Here are some of this week’s cryptanalysis, which you can read on our TC+ subscription service (written by TC’s Jacqueline Melinek):
Crypto Venture Funding Drops in May, But Many Investors Remain Optimistic
Cryptocurrency venture funding has been falling month-on-month from April to May, but many investors are not worried about this. “For investors like us, it’s time to buy,” Stan Miroshnik, partner and co-founder of 10T Holdings, told TechCrunch. According to Miroshnik, the pace of capital allocation may become more measured as investors and founders become more prudent, but venture capitalists will still be very active. While there may be bleak sentiment in the digital asset markets, true crypto funds will continue to invest heavily, Saurabh Sharma, Head of Investment at Jump Crypto, told TechCrunch.
As cryptocurrency becomes more and more popular, can it remain decentralized?
Whether it’s first-time cryptocurrency buyers or people who are learning more about NFTs, Bitcoin and the overall crypto ecosystem, there has been a surge in awareness around the world about cryptocurrencies. But as it gains momentum, regulators around the world will continue to watch the space more closely, but the headline says it all: what does this mean for the future of crypto? A number of founders and industry leaders expressed their thoughts.

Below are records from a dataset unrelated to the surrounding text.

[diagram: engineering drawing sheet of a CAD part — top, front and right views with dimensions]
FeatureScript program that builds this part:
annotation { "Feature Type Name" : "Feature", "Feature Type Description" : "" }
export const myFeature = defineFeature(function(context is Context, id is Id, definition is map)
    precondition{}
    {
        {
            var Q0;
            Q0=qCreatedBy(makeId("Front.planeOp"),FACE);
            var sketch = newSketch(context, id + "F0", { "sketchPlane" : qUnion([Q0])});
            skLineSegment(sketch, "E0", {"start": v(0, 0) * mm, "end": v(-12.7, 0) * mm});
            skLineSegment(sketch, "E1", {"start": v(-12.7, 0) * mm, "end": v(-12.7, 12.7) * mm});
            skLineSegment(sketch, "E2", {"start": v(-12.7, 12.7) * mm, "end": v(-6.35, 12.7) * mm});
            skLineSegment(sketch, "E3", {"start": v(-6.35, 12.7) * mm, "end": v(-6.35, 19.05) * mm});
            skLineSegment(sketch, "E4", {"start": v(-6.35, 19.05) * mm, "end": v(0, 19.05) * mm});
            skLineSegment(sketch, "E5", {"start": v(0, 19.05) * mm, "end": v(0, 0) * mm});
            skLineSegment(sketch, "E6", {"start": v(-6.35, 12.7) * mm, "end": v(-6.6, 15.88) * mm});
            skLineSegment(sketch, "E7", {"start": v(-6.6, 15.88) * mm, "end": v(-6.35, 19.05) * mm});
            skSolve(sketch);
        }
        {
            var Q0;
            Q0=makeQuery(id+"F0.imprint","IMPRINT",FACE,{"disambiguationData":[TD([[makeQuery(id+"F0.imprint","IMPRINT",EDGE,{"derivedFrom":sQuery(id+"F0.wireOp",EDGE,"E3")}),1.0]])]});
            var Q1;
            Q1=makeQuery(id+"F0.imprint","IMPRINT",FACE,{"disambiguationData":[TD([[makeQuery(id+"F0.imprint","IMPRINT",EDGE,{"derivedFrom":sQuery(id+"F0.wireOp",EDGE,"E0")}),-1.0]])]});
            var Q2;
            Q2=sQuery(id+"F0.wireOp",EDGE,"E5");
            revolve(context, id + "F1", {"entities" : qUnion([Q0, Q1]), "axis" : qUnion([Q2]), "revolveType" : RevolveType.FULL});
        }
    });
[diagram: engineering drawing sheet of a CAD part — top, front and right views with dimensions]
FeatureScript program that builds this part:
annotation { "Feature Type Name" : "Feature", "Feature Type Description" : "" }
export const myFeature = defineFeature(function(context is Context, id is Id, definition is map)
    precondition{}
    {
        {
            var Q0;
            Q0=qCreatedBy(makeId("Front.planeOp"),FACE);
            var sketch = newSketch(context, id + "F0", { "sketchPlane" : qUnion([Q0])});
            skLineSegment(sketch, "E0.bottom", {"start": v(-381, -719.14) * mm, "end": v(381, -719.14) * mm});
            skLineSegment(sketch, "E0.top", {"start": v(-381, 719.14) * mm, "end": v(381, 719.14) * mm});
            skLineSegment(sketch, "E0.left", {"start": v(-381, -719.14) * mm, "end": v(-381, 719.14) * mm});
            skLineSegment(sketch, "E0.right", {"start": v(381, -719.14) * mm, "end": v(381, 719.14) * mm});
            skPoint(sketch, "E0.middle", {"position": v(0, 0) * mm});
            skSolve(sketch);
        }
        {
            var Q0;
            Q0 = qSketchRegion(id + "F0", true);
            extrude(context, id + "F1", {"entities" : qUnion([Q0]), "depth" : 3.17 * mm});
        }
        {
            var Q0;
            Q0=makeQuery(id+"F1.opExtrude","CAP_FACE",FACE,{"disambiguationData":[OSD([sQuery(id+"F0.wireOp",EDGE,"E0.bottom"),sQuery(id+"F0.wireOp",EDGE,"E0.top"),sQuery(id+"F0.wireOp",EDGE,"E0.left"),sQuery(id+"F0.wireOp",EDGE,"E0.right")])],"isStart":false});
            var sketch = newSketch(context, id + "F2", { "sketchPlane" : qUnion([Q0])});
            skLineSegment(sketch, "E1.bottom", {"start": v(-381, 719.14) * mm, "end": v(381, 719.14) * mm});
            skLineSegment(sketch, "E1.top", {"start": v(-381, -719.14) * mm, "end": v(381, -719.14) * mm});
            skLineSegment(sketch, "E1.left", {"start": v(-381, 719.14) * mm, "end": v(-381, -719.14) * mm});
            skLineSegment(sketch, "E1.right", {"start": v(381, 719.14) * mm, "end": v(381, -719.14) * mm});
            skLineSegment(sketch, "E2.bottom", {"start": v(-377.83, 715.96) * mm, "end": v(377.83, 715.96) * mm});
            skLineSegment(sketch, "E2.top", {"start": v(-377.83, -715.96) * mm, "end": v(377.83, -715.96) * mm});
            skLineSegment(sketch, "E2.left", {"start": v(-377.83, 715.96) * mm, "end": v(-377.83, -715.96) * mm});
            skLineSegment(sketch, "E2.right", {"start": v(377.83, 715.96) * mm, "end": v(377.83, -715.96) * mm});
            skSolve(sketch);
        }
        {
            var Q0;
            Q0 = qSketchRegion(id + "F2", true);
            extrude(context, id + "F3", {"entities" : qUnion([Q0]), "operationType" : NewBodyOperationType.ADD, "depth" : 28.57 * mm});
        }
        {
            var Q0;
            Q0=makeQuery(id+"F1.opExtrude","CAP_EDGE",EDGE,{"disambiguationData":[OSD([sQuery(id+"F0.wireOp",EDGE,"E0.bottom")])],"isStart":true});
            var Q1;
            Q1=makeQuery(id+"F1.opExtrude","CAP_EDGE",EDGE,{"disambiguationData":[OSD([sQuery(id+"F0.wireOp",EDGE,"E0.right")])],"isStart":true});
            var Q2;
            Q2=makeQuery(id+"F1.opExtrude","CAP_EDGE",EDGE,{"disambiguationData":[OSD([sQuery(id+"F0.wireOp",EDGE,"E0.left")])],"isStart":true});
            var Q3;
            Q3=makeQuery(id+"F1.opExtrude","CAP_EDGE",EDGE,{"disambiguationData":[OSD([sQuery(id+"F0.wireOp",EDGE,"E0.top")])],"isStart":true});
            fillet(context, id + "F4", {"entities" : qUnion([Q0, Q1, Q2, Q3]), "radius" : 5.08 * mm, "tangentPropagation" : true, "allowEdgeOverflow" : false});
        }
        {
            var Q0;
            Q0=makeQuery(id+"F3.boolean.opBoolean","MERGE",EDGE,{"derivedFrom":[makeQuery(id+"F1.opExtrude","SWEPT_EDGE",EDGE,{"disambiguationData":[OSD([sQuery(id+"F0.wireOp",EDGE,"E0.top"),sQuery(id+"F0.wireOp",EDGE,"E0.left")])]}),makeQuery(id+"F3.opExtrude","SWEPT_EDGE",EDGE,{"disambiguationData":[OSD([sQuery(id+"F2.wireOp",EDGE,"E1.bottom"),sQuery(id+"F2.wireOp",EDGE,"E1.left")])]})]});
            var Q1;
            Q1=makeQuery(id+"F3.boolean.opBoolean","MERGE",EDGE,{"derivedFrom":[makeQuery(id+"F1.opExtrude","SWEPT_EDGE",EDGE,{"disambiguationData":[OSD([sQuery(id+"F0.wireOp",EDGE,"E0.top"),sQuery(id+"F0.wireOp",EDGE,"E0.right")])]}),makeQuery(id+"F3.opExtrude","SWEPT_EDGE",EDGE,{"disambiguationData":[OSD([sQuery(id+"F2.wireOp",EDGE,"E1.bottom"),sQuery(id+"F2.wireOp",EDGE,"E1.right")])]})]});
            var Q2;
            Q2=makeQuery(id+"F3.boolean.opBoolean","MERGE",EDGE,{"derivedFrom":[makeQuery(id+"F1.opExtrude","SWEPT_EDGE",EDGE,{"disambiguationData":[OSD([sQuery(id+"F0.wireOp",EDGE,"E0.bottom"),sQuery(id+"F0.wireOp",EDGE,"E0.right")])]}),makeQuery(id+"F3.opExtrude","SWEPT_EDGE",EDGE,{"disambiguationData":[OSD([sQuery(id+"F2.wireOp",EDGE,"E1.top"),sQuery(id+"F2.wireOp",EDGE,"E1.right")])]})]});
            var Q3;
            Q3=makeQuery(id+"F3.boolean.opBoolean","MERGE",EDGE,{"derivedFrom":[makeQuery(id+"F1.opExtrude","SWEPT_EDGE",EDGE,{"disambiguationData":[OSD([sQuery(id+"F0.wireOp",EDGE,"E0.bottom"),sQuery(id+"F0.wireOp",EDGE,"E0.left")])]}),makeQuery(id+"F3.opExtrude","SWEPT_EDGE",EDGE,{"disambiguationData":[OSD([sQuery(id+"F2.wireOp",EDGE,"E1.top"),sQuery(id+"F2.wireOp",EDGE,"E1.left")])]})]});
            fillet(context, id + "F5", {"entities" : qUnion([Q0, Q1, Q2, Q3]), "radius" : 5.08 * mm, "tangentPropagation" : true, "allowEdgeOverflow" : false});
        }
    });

Longtime Bitcoiner Dan Held Says This ‘Crypto Winter’ Won’t Be As Harsh As Others
As crypto markets remain bearish, some longtime market participants such as Dan Held, director of growth marketing for cryptocurrency exchange Kraken, are not worried. Although there is a lot of talk in the community about the crypto winter, Held said that the attitude towards the current market cycle is different. While it – and many others – have weathered major market cycles over the years, the narratives have changed a lot thanks to more prominent institutional players and the sheer amount of capital coming into the space.